Zucchini Salad with Lemon, Herbs and Ricotta
- Makes4 servings
- Cook Time35 minutes
- 2
At Masseria Potenti, in Puglia, Italy, we tasted a memorable starter comprised of long, thin slices of fresh zucchini rolled around a lemony ricotta filling and dipped, cannoli-like, into sesame and poppy seeds. This summery salad is our deconstructed version of that dish. We seed the zucchini before slicing so the soft, spongy cores won’t release liquid that would dilute the bright, fresh flavors.
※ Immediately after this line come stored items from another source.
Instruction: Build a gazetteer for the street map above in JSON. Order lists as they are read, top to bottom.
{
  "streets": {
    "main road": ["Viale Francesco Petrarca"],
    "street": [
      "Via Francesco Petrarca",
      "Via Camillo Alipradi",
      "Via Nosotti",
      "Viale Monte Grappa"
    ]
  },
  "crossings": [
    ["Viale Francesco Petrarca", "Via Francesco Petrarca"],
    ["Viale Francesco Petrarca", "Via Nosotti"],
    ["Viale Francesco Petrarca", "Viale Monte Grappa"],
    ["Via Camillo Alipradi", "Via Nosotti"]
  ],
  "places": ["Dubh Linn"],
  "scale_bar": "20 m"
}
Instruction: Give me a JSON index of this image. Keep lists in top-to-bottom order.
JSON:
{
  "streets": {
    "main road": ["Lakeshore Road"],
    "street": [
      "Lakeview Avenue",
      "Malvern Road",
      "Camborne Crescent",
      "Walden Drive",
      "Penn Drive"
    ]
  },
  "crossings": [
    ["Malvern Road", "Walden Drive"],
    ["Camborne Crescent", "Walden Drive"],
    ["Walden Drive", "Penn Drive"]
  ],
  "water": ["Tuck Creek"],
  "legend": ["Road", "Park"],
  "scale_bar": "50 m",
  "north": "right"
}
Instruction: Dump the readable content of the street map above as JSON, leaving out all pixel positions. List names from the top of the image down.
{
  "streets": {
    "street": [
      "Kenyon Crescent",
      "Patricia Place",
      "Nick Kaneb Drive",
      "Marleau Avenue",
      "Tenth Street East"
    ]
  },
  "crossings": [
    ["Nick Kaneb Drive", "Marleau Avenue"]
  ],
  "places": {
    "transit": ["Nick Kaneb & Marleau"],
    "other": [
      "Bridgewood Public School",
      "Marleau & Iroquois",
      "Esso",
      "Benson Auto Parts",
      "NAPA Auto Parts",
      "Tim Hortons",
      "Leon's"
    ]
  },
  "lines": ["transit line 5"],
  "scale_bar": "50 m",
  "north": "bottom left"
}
A sprinkling of toasted sesame seeds and chopped pistachios adds richness along with a crisp, nutty texture to contrast against the velvety zucchini and creamy ricotta.
Don’t allow the zucchini to marinate in the lemon juice mixture for longer than about 15 minutes or the slices will begin to soften and turn limp.
Step 1
In a large bowl, whisk together the lemon juice, rosemary, honey, ¾ teaspoon salt and ½ teaspoon pepper. Halve the zucchini lengthwise.
Using a spoon, scrape out and discard the seedy core from each half. Slice the zucchini ⅛ to ¼ inch thick on the diagonal, then add to the bowl with the lemon juice mixture and toss. Let stand for about 15 minutes, tossing once or twice.
Step 2
Meanwhile, in an 8-inch skillet over medium, combine the pistachios and sesame seeds. Toast, stirring often, until fragrant, about 2 minutes. Set aside to cool. In a small bowl, stir together the ricotta, oil, lemon zest and ¼ teaspoon salt.
Step 3
To the zucchini, add the mint and chives, then toss. Taste and season with salt and pepper. Transfer to a serving platter and dollop the ricotta mixture on top. Scatter on the pistachio-sesame mixture, then drizzle with additional oil and sprinkle with flaky sea salt (if using).